Bien que sur la couverture, le terme « roman » soit accolé au titre, Fabrice Humbert admet cette fois son impossibilité à basculer dans la fiction. Pourquoi inventer quand la réalité est déjà si extravagante, riche de rebondissements ? Rien ne ressemble davantage à l’histoire d’une famille que l’histoire d’une autre famille. Et pourtant rien n’est plus dissemblable aussi. Entre les deux branches cousines, Fabrice Humbert décortique les chemins qui finiront par se recroiser d’une manière inattendue, fatale. Si symptomatique de cette époque des Trente Glorieuses et des années Mitterrand où le fric écrase les idéaux. A cet égard, l’héroïne du livre est définitivement la mère du narrateur, Danièle, qui réussira la plus belle ascension sociale de cette famille, en épousant en deuxièmes noces Pierre Eelsen, futur président d’Air Inter. A deux, ils forment un couple rayonnant et d’un appétit de vivre hors du commun, capable de réunir à leur table de Ramatuelle Jean-Claude Brialy, le directeur du festival dont ils sont les généreux mécènes, l’inventeur de la pilule, Lucien Neuwirth, Régine, et bien sûr des femmes et des hommes politiques, Michel Rocard, Simone Veil et un brillant barbu prometteur, Dominique Strauss-Kahn.

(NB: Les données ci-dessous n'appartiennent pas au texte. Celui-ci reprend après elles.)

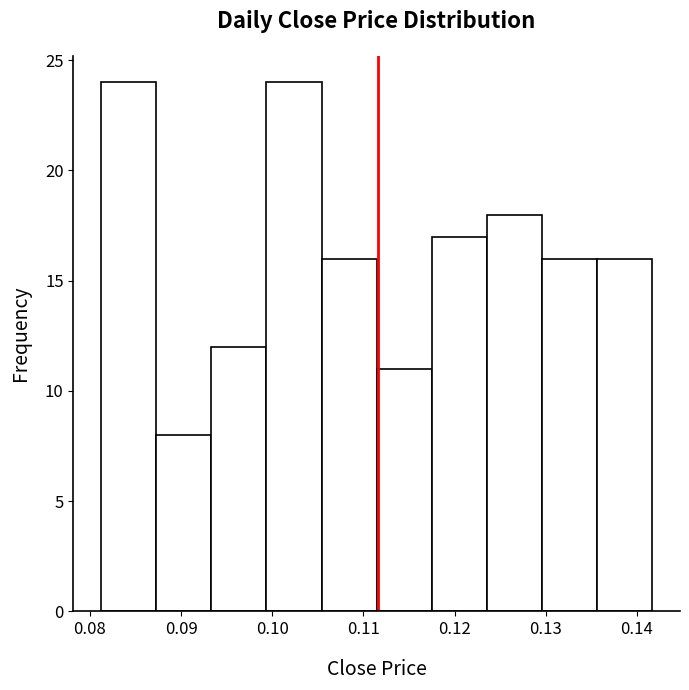

Reading left to right, list every bar in this chart as the range it spans on the x-axis followed by its height. Neither the bar edges nor the heights are printed on the chart, so give them approximately, as read against the axes.

0.081 to 0.087: 24
0.087 to 0.093: 8
0.093 to 0.099: 12
0.099 to 0.105: 24
0.105 to 0.111: 16
0.111 to 0.118: 11
0.118 to 0.124: 17
0.124 to 0.130: 18
0.130 to 0.136: 16
0.136 to 0.142: 16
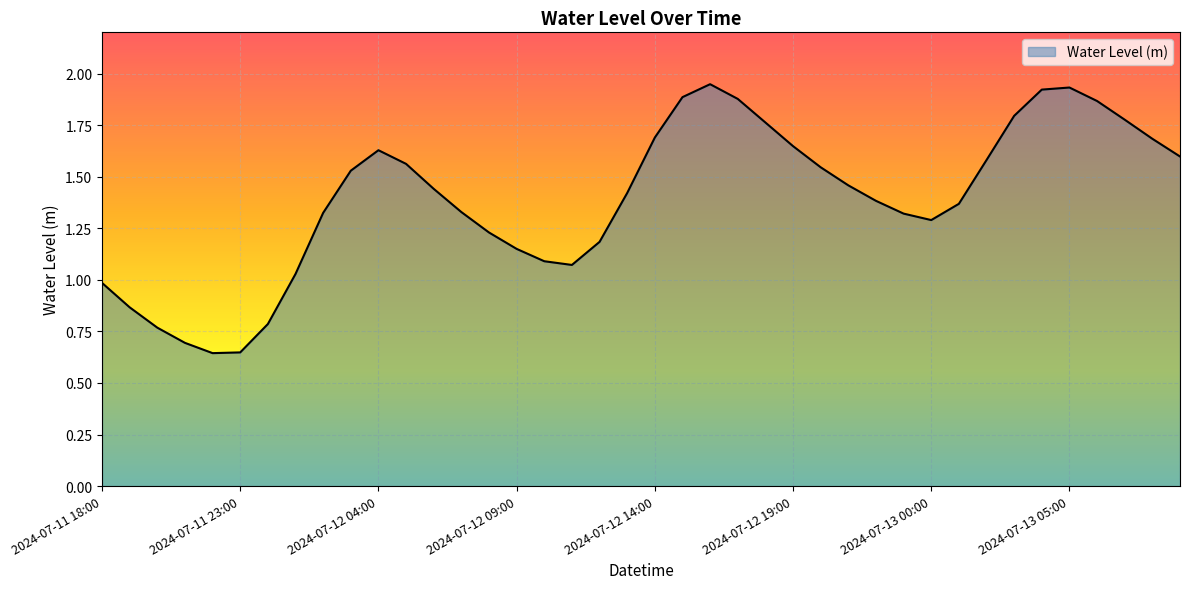

How many lines are shown in the chart?

1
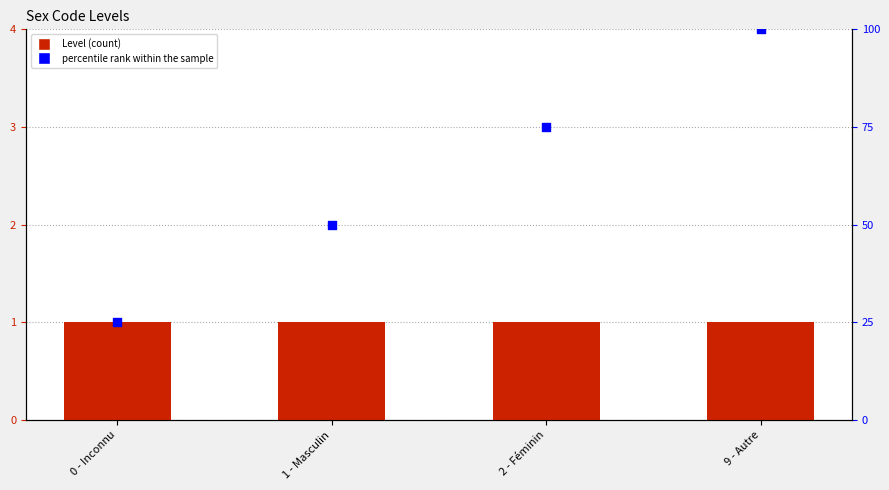

Which series contains the lowest Y value?

Level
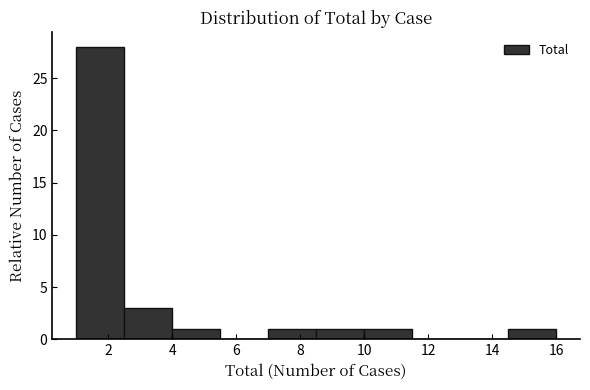

Reading left to right, transcribe this chart: for each bar, give the range it covers on the x-axis and its height. Neither the bar edges nor the heights are printed on the chart, so give them approximately, as read against the axes.

1.0 to 2.5: 28
2.5 to 4.0: 3
4.0 to 5.5: 1
5.5 to 7.0: 0
7.0 to 8.5: 1
8.5 to 10.0: 1
10.0 to 11.5: 1
11.5 to 13.0: 0
13.0 to 14.5: 0
14.5 to 16.0: 1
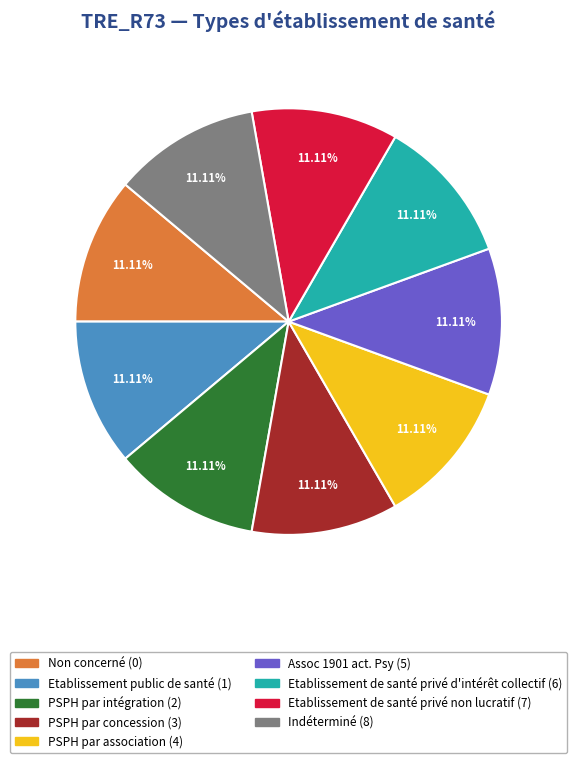

Approximately how many times larger is the value at Etablissement de santé privé d'intérêt collectif compared to Indéterminé?

1.0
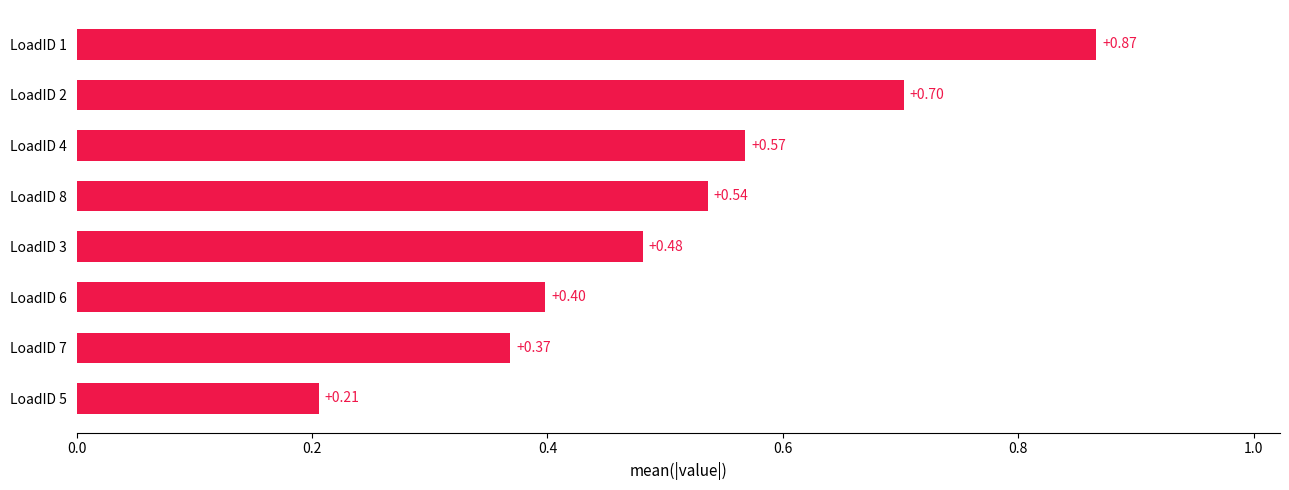

What is the difference between the values at LoadID 4 and LoadID 5?

0.4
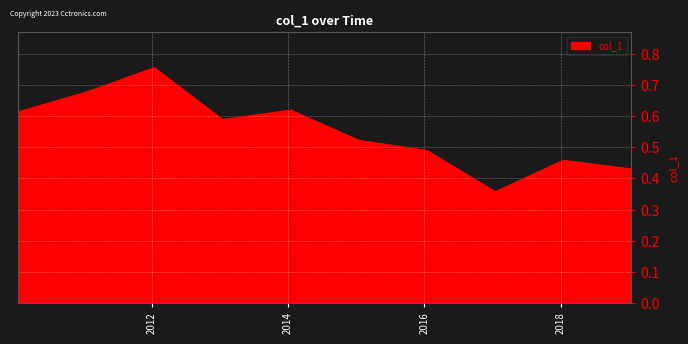

How many lines are shown in the chart?

1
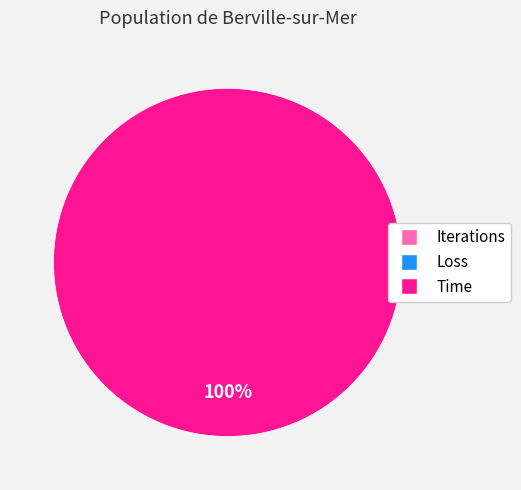

What percentage do Iterations and Time together represent?

100.0%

D’autres auteurs ont fait cet exercice avant lui. Frédéric Beigbeder a dressé lui aussi un destin croisé de ses deux familles, l’une résistante, l’autre maurassienne qui, à la faveur des hasards de l’amour, finissent par s’entrechoquer. Les strates générationnelles disséquées par Humbert, transformé pour l’occasion en écrivain-historien (lorsqu’il interviewe ses oncles et tantes sur les événements familiaux, il revêt aussi la casquette de journaliste, métier qu’il voulut faire un temps) constituent une des grandes qualités du livre, malgré un démarrage un peu poussiéreux. Si Madeleine, la grand-mère incarne certes la figure tutélaire de cette autofiction, le narrateur, n’en déplaise à l’auteur lui-même, est bien davantage qu’un témoin parmi d’autres. Sa trajectoire, ses doutes, ses questions comptent très largement pour comprendre la place du fantastique et des chimères dans l’esprit d’adolescents devenus adultes – les uns conquistadors du capitalisme, les autres happés par les mouvements les plus extrêmes. Le combat mené entre la réalité et l’onirisme est ardu, les victimes seront nombreuses. A ce titre, en décryptant sa propre famille avec moult références littéraires, Fabrice Humbert ébauche une œuvre digne d’intérêt et montre que le roman reste bien la tentation la plus aboutie de concilier le réel et l’imaginaire.